By Sanela Sabovic - Reporter, Andrea Torres - Digital Reporter/Producer

FORT LAUDERDALE, Fla. - The Fort Lauderdale City Commission voted unanimously Tuesday night to pass several protections for lesbian, gay, bisexual, transgender and queer residents. 

The 44-page non-discrimination ordinance protects the city's LGBTQ community from discrimination in employment, housing and public accommodations in the city. It also establishes domestic partnership protections and a ban on conversion therapy for minors.

Fort Lauderdale Mayor Dean Trantalis said the ordinance doesn't create special rights for the city's LGBTQ community. 

"It is to establish equal rights for a population that has long been denied such rights," Trantalis said. 

Trantalis hopes the city is setting an example for legislators in Tallahassee to take action. Trantalis worked with Equality Florida, a political advocacy group founded in 1997, to advance the ordinance.

Joe Saunders, the senior political directo of Equality Florida, said many members of the LGBTQ community are relocating to Broward County to buy homes and start families. 

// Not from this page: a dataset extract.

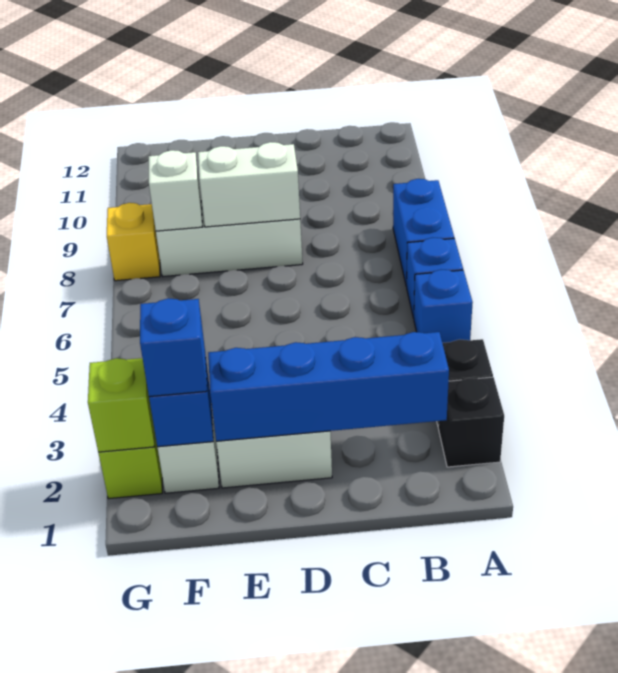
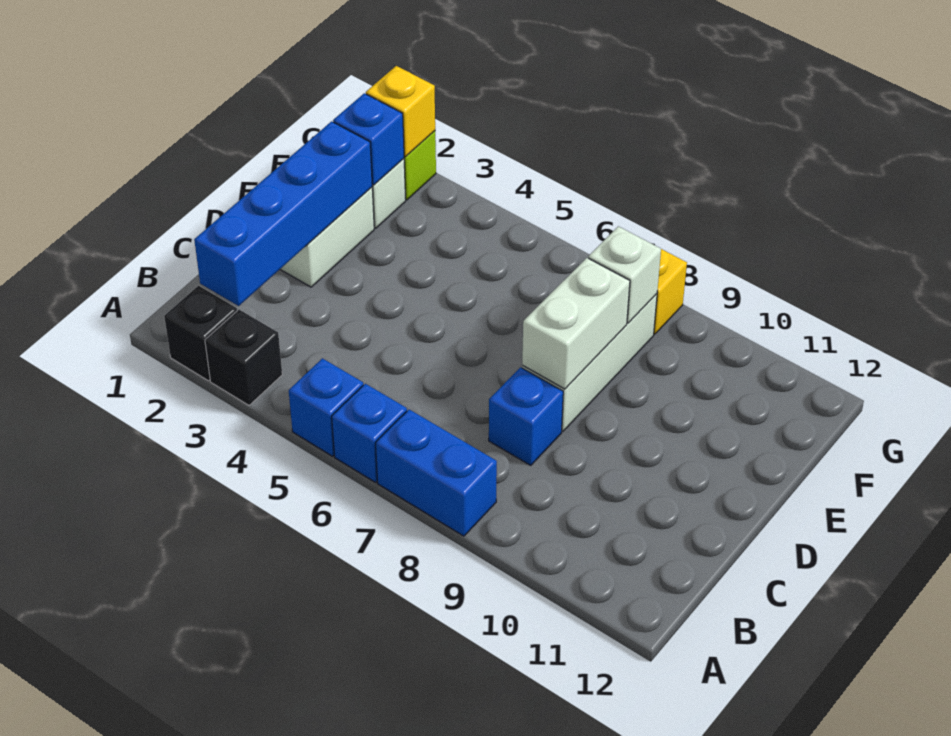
blue brick F2 level 3 -> blue brick C8 level 1
lime brick G2 level 2 -> yellow brick G2 level 2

"For the city of Fort Lauderdale to specifically step up and be such a leader in the area of policy is exceptionally exciting," Saunders said. 

Residents Kathleen Stapleton and Jake Moxley praised the measure. 

"The trials and tribulations people have had to go through for years and years and decades, the violence and discrimination, these are things that need to happen for these people to feel comfortable and safe," Moxley said.